At this time in history, hemopaths are feared and even hunted in Boston. Once considered artists, they are now looked at as freaks that are sub-human. Ada and Corinne find the noose of the law closing on them as they struggle to survive in their underground nightclub home, seemingly able to trust almost no one. Hemopaths start disappearing – people they know. Unsure where to turn, they spend a lot of time wandering from place to place. At times this was kind of a drag…it created atmosphere but left me wondering what was the point of a particular scene or chapter. However, the characters and a lot of the places they visited were interesting enough to keep me reading. I really wanted to find out WHO was behind all the horrible things that kept happening!

Worldbuilding/Description:

Reading this was like walking down a dark, foggy street. Or sitting in the darkened, smoky club surrounded by toughs and exquisitely dressed women. OR being kidnapped and dragged to a sterotypical “insane” asylum! There is a definite 1920s vibe to it that I loved. It’s so different and feels so glamorous compared to most places and even books (maybe I haven’t read the right ones?) today.

Saved data entries:
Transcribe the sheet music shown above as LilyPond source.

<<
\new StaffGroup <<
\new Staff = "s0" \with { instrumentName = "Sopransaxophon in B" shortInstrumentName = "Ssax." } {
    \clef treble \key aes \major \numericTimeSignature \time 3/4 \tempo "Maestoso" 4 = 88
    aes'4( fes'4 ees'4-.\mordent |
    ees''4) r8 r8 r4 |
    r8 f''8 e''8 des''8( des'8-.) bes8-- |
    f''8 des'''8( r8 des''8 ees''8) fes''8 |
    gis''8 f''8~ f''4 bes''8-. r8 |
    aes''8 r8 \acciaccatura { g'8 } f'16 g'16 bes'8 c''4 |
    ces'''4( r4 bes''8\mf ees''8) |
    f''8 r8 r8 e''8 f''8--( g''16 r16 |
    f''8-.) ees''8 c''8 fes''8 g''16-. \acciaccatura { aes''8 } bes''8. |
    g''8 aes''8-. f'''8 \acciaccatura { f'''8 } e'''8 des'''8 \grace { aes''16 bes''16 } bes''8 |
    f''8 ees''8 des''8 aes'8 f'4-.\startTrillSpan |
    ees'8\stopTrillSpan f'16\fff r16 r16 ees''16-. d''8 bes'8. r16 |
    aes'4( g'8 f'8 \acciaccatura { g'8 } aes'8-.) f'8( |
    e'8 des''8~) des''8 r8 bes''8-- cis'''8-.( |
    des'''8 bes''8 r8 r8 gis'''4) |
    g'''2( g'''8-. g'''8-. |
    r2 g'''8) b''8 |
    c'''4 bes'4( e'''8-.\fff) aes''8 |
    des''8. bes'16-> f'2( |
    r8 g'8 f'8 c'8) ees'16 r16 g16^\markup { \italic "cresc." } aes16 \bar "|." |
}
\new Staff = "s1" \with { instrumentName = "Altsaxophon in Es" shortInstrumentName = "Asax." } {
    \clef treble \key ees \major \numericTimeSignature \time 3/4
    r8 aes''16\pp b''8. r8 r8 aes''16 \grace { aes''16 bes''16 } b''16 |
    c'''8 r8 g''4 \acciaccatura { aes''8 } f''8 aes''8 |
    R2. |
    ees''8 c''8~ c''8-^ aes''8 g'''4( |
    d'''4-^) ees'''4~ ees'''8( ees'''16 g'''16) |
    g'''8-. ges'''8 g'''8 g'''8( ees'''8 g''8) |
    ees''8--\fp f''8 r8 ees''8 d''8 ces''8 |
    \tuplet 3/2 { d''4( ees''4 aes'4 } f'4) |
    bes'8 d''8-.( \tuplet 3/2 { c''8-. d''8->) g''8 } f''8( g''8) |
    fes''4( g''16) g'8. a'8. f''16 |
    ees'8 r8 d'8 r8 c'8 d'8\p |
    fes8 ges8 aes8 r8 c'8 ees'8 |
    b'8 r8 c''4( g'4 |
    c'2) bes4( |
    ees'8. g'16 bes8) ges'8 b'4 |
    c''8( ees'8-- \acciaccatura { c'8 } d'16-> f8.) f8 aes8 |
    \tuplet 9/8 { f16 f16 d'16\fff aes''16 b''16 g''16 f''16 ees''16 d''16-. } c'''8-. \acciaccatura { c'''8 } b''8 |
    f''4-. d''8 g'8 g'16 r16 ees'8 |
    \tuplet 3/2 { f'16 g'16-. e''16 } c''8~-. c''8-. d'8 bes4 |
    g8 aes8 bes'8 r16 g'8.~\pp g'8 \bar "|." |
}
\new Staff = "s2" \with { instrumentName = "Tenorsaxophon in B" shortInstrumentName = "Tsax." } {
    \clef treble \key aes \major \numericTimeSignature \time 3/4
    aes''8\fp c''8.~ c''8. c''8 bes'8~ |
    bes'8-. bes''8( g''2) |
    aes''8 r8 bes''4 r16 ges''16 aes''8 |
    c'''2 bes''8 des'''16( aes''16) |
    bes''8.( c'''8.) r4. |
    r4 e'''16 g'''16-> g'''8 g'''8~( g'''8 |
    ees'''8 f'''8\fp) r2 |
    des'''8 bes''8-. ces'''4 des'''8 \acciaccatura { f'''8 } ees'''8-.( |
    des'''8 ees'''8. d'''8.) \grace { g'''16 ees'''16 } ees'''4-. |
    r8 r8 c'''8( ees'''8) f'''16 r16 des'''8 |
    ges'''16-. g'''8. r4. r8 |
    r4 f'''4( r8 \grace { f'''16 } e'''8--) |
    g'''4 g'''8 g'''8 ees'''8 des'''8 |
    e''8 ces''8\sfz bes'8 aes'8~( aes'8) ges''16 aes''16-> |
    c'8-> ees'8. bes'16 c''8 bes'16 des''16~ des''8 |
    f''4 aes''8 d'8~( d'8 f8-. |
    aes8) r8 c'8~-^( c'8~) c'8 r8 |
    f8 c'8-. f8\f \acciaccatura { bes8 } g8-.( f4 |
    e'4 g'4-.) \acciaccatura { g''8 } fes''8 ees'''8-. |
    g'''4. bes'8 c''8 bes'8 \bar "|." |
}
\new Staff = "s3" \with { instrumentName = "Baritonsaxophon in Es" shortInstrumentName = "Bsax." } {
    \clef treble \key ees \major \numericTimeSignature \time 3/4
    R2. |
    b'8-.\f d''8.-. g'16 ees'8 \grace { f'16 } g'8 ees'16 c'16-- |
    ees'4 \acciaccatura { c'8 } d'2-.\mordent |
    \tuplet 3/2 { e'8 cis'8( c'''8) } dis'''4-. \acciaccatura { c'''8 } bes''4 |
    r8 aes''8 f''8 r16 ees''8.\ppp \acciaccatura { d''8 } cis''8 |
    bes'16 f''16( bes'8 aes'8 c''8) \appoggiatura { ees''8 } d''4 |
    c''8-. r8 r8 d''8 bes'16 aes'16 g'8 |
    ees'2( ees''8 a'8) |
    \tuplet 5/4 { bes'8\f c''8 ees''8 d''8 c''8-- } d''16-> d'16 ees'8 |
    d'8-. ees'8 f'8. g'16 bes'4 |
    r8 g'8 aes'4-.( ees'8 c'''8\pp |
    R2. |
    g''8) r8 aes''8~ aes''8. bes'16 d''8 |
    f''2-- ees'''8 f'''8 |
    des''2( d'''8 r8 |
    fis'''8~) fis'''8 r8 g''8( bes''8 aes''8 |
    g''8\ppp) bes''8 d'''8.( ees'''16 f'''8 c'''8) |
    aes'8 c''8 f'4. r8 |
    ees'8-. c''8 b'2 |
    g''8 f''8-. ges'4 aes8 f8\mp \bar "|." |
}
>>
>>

*Task set:*
• a. Answer these questions about the book review:
(i) In which city are hemopaths feared and hunted?
(ii) Where do Ada and Corinne live?
(iii) Which decade does the reviewer say the book feels like?
• b. Copy the stretch of the book review from "Reading this was" through "right ones?) today.", renaming "foggy" to "rainy".
These items come from a different source than the book review.

*Answers for the exercise:*
• a.
(i) Boston
(ii) An underground nightclub
(iii) The 1920s

• b.
Reading this was like walking down a dark, rainy street. Or sitting in the darkened, smoky club surrounded by toughs and exquisitely dressed women. OR being kidnapped and dragged to a sterotypical “insane” asylum! There is a definite 1920s vibe to it that I loved. It’s so different and feels so glamorous compared to most places and even books (maybe I haven’t read the right ones?) today.